SN: No, actually I can’t. But for you, it would be like Pearl Harbor Day is to me [as you were a teenager during his demise]. But then I think that any [high profile] artist who dies at a young age is very tragic. We did appreciate that Buddy had come to us, that he needed us, and he liked what we did, and that we helped him with his [music] goals. [Even though] his legacy is huge, I tell you, [if he had lived], he would have been a giant. Even though my husband (we all called him “Looie”] was Buddy’s engineer, I was in the control room listening, and I was just drawn to [his music].
LM: Again, could you describe Lewis’s demeanor to our readers?
SN: He was well liked and he had a good sense of humor. He was always saying funny things that made people laugh, and he was easy going except that he was a perfectionist with his work.
LM: Did, Lewis have any hobbies like fishing etc.?
SN: No, just ballroom dancing and traveling. We traveled a lot.
LM: What are your final thoughts, Sally?
SN: Well I’m so pleased that I was able to participate in such an interesting field and work with such wonderful people, most of them being talented musicians. They had such a respect for me when I would suggest that they missed something in their recording and [recommend] that they re-record it. I had a way [of offering a critique] without them being crushed by it [laughing]. I got along really well with the musicians and I’m just so pleased that I had this experience in my life. I miss it. I really do. I miss the work and I wish that I were still recording. In fact, when I hear music over the radio [I visualize myself] in front of the board turning dials.
LM: Well Sally, it’s been a real pleasure doing this interview with you. I’ve really enjoyed talking with you. It’s been a lot of fun, and I guess you probably realized that it’s been my first phone interview, as all, up to now, have been by email.
SN: Well Dick, I really appreciate it and you couldn’t tell it by me [it being your first phone interview]. You’re very good about leading and the direction of where you wanted it to go. I hope it’s of some use to you.

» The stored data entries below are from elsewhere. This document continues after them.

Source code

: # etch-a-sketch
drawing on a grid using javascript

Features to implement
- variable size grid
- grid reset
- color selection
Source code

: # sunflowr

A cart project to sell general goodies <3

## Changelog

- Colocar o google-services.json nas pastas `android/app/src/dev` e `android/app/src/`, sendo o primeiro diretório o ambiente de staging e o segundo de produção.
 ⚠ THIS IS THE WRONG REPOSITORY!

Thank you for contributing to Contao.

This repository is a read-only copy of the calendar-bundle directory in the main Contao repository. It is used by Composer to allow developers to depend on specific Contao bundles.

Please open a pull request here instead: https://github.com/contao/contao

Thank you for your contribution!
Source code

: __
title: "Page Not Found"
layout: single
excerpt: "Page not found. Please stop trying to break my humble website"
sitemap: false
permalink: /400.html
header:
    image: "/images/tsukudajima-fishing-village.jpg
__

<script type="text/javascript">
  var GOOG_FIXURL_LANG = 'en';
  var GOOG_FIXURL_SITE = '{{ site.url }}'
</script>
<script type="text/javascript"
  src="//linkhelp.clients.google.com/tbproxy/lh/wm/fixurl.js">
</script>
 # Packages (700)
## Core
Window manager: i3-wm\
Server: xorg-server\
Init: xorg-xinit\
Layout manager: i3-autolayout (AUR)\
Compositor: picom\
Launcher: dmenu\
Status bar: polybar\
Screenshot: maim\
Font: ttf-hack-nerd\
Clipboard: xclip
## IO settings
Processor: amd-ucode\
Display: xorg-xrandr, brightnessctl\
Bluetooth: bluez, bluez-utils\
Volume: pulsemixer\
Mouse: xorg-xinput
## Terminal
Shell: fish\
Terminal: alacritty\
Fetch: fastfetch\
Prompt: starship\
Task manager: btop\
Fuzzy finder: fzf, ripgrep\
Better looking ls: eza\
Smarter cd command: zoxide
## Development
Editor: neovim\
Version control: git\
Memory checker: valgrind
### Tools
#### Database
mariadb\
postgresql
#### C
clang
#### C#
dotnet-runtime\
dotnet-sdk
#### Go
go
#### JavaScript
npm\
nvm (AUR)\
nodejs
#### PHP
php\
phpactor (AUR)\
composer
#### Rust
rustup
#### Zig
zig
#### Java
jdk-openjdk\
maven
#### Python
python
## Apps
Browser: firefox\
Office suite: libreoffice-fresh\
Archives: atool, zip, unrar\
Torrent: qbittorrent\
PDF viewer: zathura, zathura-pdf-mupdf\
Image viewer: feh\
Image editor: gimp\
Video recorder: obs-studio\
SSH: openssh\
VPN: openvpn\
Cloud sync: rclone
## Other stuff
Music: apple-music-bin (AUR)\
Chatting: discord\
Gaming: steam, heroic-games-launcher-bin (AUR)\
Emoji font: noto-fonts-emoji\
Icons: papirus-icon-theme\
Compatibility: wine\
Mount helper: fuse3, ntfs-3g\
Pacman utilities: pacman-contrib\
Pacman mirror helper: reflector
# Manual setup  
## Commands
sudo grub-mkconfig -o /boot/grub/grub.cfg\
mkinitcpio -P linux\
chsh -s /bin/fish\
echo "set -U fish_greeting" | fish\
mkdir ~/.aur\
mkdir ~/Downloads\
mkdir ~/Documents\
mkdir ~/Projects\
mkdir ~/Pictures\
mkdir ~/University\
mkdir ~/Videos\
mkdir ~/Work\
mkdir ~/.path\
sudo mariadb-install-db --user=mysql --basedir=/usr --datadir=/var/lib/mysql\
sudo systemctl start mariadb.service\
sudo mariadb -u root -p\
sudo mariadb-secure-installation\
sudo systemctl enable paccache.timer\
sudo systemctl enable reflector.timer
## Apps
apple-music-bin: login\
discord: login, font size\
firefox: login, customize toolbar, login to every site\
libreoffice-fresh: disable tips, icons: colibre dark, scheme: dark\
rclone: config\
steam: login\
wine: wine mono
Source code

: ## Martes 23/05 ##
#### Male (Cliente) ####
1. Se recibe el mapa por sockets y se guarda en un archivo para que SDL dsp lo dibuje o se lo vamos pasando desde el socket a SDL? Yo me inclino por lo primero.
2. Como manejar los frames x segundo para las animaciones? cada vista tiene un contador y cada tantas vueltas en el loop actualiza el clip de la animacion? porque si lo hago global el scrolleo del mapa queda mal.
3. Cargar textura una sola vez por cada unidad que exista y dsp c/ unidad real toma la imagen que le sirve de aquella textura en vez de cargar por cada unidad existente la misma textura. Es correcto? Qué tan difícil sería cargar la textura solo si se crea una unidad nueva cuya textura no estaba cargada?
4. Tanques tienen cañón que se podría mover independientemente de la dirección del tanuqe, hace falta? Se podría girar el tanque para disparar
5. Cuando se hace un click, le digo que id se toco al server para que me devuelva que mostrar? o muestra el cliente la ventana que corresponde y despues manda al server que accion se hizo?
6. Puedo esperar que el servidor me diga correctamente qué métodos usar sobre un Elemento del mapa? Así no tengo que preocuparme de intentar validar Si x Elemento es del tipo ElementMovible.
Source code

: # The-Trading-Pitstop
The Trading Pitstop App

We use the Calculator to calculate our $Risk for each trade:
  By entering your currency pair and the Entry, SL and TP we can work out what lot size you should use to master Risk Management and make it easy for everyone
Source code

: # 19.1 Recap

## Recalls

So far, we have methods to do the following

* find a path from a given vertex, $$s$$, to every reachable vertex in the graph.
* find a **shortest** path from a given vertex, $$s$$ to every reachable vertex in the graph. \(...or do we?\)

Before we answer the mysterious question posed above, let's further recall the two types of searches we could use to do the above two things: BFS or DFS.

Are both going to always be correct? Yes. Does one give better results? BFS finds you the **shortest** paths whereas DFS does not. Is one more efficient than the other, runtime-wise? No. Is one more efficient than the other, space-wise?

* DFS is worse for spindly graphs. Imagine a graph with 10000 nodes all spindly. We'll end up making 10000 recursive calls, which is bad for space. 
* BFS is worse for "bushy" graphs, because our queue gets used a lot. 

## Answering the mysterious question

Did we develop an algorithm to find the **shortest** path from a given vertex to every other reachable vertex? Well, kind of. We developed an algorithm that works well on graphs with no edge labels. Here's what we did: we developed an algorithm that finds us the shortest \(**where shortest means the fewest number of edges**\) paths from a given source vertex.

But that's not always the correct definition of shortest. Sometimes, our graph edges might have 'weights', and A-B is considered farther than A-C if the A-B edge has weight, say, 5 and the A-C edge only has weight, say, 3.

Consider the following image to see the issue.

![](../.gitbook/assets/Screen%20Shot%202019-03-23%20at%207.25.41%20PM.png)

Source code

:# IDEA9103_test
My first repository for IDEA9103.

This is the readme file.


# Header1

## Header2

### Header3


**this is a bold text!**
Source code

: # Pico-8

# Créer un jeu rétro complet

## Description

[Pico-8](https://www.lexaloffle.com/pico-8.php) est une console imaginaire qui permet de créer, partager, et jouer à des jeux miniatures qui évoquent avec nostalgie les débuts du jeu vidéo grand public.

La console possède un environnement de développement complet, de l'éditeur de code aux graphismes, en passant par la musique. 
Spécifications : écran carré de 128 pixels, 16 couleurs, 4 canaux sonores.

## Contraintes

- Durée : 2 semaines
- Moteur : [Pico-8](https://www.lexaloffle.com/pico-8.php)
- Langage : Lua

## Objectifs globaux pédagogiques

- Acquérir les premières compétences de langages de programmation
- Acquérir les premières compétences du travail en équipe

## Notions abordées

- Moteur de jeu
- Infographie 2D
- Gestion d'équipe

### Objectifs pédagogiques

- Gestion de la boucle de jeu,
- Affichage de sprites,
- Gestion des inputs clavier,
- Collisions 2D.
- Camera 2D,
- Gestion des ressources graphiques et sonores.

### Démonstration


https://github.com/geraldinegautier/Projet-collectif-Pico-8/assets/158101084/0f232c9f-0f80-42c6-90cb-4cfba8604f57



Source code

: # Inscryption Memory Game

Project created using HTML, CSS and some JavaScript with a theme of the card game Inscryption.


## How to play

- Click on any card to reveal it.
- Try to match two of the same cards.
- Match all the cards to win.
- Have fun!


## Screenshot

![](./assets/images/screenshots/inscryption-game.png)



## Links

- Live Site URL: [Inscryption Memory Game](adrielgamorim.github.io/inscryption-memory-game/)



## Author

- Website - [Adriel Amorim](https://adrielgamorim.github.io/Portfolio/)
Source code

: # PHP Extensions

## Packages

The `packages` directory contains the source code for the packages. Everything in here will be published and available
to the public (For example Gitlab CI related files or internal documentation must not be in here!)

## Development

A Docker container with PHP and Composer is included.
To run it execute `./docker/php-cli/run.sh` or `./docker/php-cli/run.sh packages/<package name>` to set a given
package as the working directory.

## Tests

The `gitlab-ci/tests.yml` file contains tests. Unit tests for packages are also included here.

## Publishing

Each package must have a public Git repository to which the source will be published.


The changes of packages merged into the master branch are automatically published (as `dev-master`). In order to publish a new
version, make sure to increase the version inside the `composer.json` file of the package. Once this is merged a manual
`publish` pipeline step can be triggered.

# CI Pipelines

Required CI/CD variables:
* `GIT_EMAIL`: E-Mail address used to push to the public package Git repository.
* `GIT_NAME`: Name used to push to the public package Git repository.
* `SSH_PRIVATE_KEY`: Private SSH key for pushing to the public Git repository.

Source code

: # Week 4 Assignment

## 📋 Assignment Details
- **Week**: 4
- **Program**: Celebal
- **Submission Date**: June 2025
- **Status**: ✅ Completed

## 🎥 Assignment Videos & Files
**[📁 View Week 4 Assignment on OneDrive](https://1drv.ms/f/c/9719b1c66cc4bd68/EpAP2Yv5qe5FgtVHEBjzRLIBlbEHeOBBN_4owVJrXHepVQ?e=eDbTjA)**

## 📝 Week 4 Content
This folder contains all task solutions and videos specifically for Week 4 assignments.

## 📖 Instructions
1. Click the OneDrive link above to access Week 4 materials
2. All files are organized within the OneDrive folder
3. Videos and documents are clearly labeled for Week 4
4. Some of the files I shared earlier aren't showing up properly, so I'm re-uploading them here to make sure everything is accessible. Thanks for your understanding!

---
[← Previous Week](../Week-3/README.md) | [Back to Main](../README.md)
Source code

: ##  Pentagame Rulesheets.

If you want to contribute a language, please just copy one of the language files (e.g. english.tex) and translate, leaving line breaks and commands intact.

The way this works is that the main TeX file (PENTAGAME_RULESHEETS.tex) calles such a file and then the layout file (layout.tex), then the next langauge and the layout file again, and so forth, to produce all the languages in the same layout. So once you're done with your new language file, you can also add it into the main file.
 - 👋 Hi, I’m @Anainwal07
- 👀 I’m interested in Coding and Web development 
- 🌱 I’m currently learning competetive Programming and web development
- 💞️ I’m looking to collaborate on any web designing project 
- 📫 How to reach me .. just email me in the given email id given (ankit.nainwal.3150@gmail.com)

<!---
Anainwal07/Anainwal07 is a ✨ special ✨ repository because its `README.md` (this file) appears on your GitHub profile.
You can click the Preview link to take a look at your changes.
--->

LM: Of course it is and I feel honored to have conducted this interview with you.
SN: Mike [Bell] says that he’s going to take me over to the Buddy Holly musium next summer and I’m really looking forward to that. One of my granddaughters was over there recently and she said, “Oh! That’s my grandfather!” Apparently she was reading a poster or something that said Buddy Holly had recording here and she was so thrilled to see that.
By the way, we use to get tourists from England, who would come over and visit our studio, and they would look around and acted like it was his [Buddy’s] holy ground. They’d take pictures and when they got back to England, they would send thank-you notes, and I thought, “Oh, this is wonderful!”
LM: Thank you again, Sally and have a safe trip.
SB: Thank you too Dick. Oh, my husband would really have enjoyed this interview.